La fin nous prend en plein vol... Katumbi n’est pas Mobutu, et le sus­pense reste entier : qu’advien­dra-t-il du super héros des temps moder­nes ? Ce demi-blanc tout puis­sant par­vien­dra-t-il à la tête de l’état ? Volera-t-il le pou­voir à Kabila ? Se désin­té­grera-t-il en vol ?
Six ans de com­pa­gnon­nage visuel avec un tel per­son­nage s’arrê­tent brus­que­ment. On par­ta­ge­rait pres­que le regret que l’on sent poin­dre devant la perte d’un sujet d’excep­tion : « Je me suis un peu cen­suré, reconnaît Thierry Michel, je refuse l’ins­tru­men­ta­li­sa­tion de mon film par l’une ou l’autre des par­ties. »

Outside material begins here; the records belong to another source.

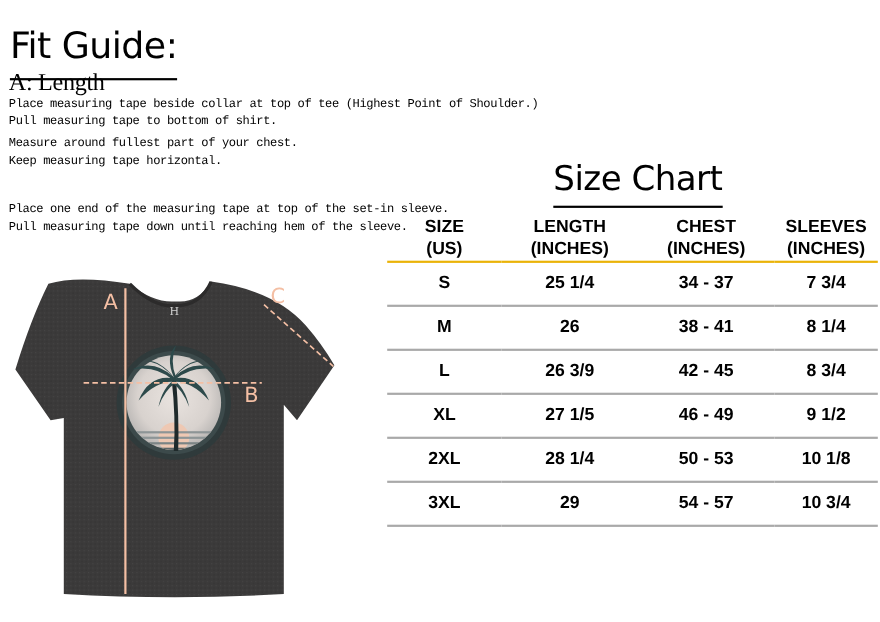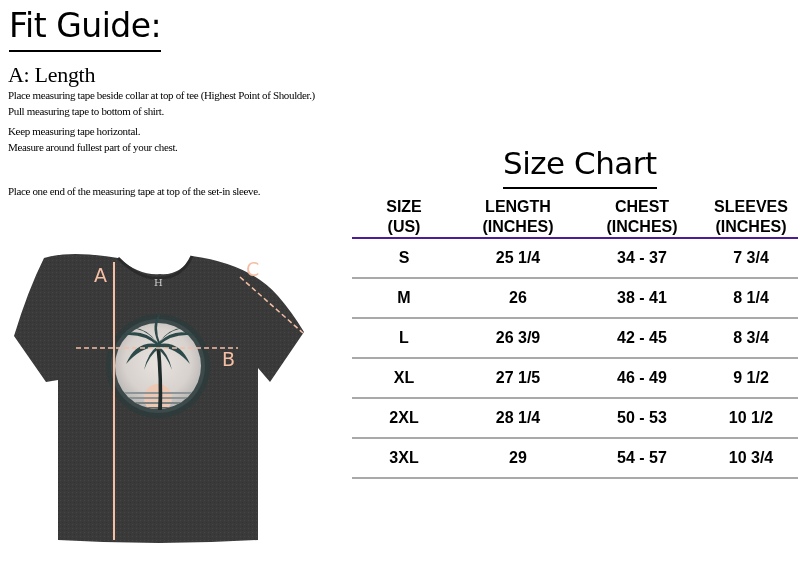--- a/index.html
+++ b/index.html
@@ -1,50 +1,50 @@
 <!DOCTYPE html>
 <html><head>
 <meta charset="utf-8">
 <style>
   html, body { margin: 0; padding: 0; }
   body {
     width: 800px; height: 565px; background: #ffffff; position: relative; overflow: hidden;
     font-family: "Liberation Sans", sans-serif; color: #000;
   }
   .guide-title {
-    position: absolute; left: 9px; top: 6px; font-size: 33px; line-height: 40px;
+    position: absolute; left: 9px; top: 22px; font-size: 33px; line-height: 40px;
     font-family: "DejaVu Sans", sans-serif; font-weight: normal;
-    border-bottom: 2px solid #000; padding-bottom: 4px; letter-spacing: -0.5px; text-align: right;
+    border-bottom: 2px solid #000; padding-bottom: 9px; letter-spacing: -0.5px; text-align: right;
   }
   .section { position: absolute; left: 8px; }
   .section h2 {
     margin: 0; font-family: Liberation Serif, serif; font-weight: normal;
     font-size: 22px; line-height: 24px; letter-spacing: -0.3px;
   }
   .section p {
-    margin: 0; font-size: 11px; line-height: 16px; font-family: Liberation Serif, serif;
+    margin: 0; font-size: 11px; line-height: 16px; font-family: Liberation Mono, monospace;
     letter-spacing: -0.35px;
   }
   .sec-a { top: 63px; }
   .sec-b { top: 123px; }
   .sec-c { top: 183px; }
   .sec-c p { font-size: 11px; }
 
   .chart-title {
     position: absolute; left: 503px; top: 144px; font-size: 31px; line-height: 38px;
     font-family: "DejaVu Sans", sans-serif; border-bottom: 2px solid #000; padding-bottom: 5px;
     letter-spacing: -0.5px;
   }
   table.size-table {
     position: absolute; left: 352px; top: 196px; width: 446px; border-collapse: collapse;
     font-family: "Liberation Sans", sans-serif; font-weight: bold;
   }
   .size-table th {
     font-size: 16px; line-height: 20px; font-weight: bold; text-align: center; padding: 1px 0 0 0;
-    border-bottom: 2px solid #4c1d95; height: 40px; vertical-align: top;
+    border-bottom: 2px solid #eab308; height: 40px; vertical-align: top;
   }
   .size-table td {
     font-size: 16px; text-align: center; height: 38px; border-bottom: 2px solid #a9a9a9; padding: 0;
   }
   .size-table col.c1 { width: 104px; }
   .size-table col.c2 { width: 124px; }
   .size-table col.c3 { width: 124px; }
   .size-table col.c4 { width: 94px; }
 
   .shirt-wrap { position: absolute; left: 0; top: 240px; width: 320px; height: 320px; }
@@ -57,25 +57,26 @@
 <body>
 
 <div class="guide-title">Fit Guide:</div>
 
 <div class="section sec-a">
   <h2>A: Length</h2>
   <p>Place measuring tape beside collar at top of tee (Highest Point of Shoulder.)</p>
   <p>Pull measuring tape to bottom of shirt.</p>
 </div>
 <div class="section sec-b">
+  <p>Measure around fullest part of your chest.</p>
   <p>Keep measuring tape horizontal.</p>
-  <p>Measure around fullest part of your chest.</p>
 </div>
 <div class="section sec-c">
   <p>Place one end of the measuring tape at top of the set-in sleeve.</p>
+  <p>Pull measuring tape down until reaching hem of the sleeve.</p>
 </div>
 
 <div class="shirt-wrap">
   <svg width="320" height="320" viewBox="0 0 320 320">
     <defs>
       <pattern id="heather" width="4" height="4" patternUnits="userSpaceOnUse">
         <rect width="4" height="4" fill="#3b3a3a"></rect>
         <rect x="0" y="0" width="1" height="1" fill="#464545"></rect>
         <rect x="2" y="2" width="1" height="1" fill="#333232"></rect>
       </pattern>
@@ -183,21 +184,21 @@
     <tr>
       <td>XL</td>
       <td>27 1/5</td>
       <td>46 - 49</td>
       <td>9 1/2</td>
     </tr>
     <tr>
       <td>2XL</td>
       <td>28 1/4</td>
       <td>50 - 53</td>
-      <td>10 1/2</td>
+      <td>10 1/8</td>
     </tr>
     <tr>
       <td>3XL</td>
       <td>29</td>
       <td>54 - 57</td>
       <td>10 3/4</td>
     </tr>
   </tbody>
 </table>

Quoiqu’il en soit, et peut-être pour cette raison, le film, ni hagio­gra­phie, ni por­trait à charge, se situe à l’exacte dis­tance d’obser­va­tion du docu­men­taire ani­ma­lier. La caméra ne quitte pas son sujet, tourne autour, l’ama­doue dans une volonté de cap­ta­tion exhaus­tive qui touche à la fas­ci­na­tion. L’animal est impré­vi­si­ble et le public est aux aguets. Un rien ferait fuir le fauve, un souf­fle le ferait atta­quer. Et c’est en état de manque que nous lais­sons Moïse Katumbi à son destin et Thierry Michel à son exer­cice d’ento­mo­lo­gie poli­ti­que.